Treatment of H‐4 rat hepatoma cells with 8‐bromo‐cyclic AMP (8‐Br‐cAMP) resulted in a transient induction of the gluconeogenic enzyme tyrosine aminotransferase. Synthesis of tyrosine aminotransferase and the level of its corresponding mRNA peaked 2 h after the addition of the cyclic nucleotide and declined thereafter. Tyrosine aminotransferase synthesis and mRNA failed to respond to the readdition of fresh 8‐Br‐cAMP, a process which we defined as desensitization. Removal of 8‐Br‐cAMP resulted in a decrease in tyrosine aminotransferase synthesis and mRNA, a process defined as de‐induction.
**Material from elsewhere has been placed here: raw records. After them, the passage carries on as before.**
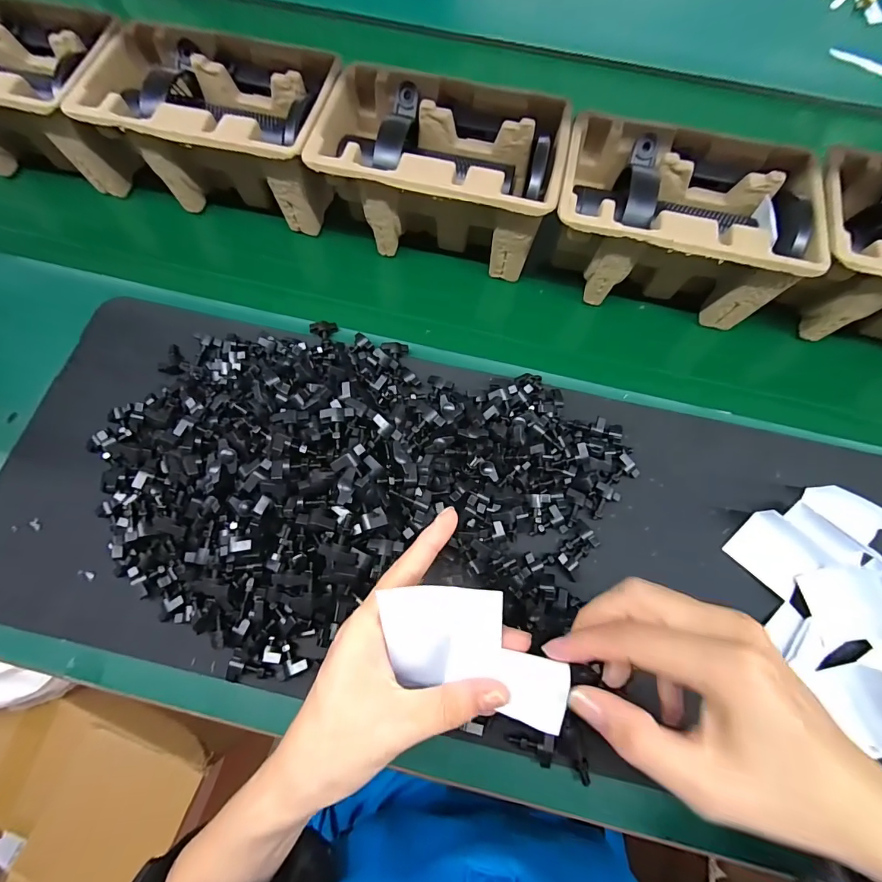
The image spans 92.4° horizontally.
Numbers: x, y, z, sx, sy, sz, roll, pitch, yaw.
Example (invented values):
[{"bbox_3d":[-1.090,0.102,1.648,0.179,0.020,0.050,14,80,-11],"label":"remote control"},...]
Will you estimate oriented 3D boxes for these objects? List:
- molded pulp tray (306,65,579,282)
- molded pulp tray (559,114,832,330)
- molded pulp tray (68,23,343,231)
[{"bbox_3d":[-0.002,-0.263,0.428,0.230,0.103,0.141,11,68,6],"label":"molded pulp tray"},{"bbox_3d":[0.220,-0.206,0.414,0.216,0.107,0.142,14,68,7],"label":"molded pulp tray"},{"bbox_3d":[-0.216,-0.317,0.441,0.227,0.107,0.150,8,67,4],"label":"molded pulp tray"}]

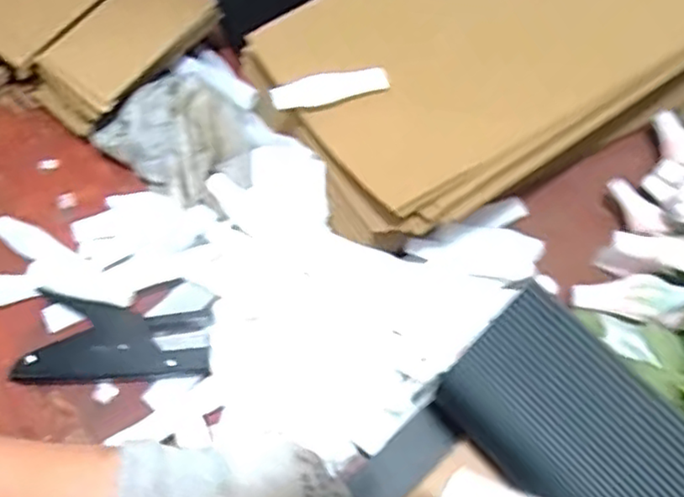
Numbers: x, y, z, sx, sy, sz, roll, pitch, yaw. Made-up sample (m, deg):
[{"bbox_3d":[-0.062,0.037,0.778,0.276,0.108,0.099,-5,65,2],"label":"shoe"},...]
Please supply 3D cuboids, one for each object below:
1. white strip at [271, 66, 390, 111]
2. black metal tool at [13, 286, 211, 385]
[{"bbox_3d":[-0.009,-0.125,0.517,0.090,0.015,0.019,-14,67,-5],"label":"white strip"},{"bbox_3d":[-0.173,0.067,0.520,0.143,0.017,0.071,1,66,2],"label":"black metal tool"}]

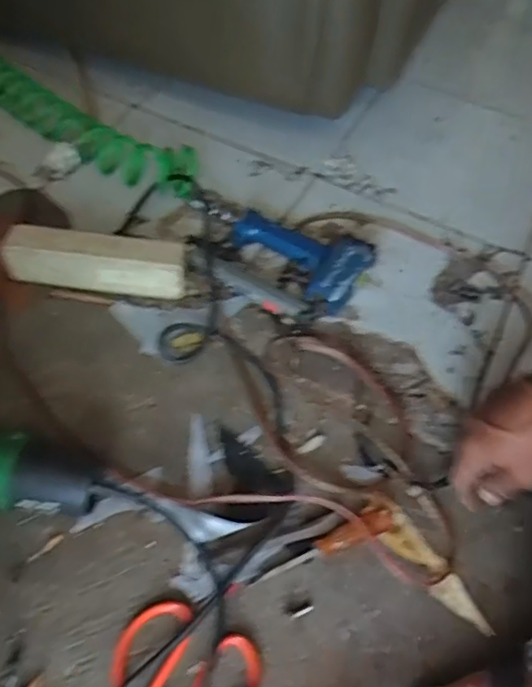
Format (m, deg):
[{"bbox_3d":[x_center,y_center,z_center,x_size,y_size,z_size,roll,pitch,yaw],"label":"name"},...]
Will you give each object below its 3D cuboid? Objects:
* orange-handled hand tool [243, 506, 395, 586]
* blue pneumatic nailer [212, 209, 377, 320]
[{"bbox_3d":[0.050,0.183,0.529,0.143,0.017,0.021,-20,59,-16],"label":"orange-handled hand tool"},{"bbox_3d":[0.023,-0.091,0.684,0.174,0.052,0.113,28,58,15],"label":"blue pneumatic nailer"}]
The relative transcription rate of the tyrosine aminotransferase gene and the turnover of its mRNA were determined by labeling intact cells with [3H]uridine. 8‐Br‐cAMP led to an increase in the rate of tyrosine aminotransferase transcription which was sustained for at least 4 h. The transcription rate declined upon de‐induction. In addition, 8‐Br‐cAMP increased the turnover rate of tyrosine aminotransferase mRNA, but only after a 1.5‐3 h time lag. This increased degradation rate persisted for at least 1.5 h after the removal of 8‐Br‐cAMP. These two contrasting and temporally distinct processes could account for the observed changes in tyrosine aminotransferase mRNA levels in response to 8‐Br‐cAMP treatment and removal.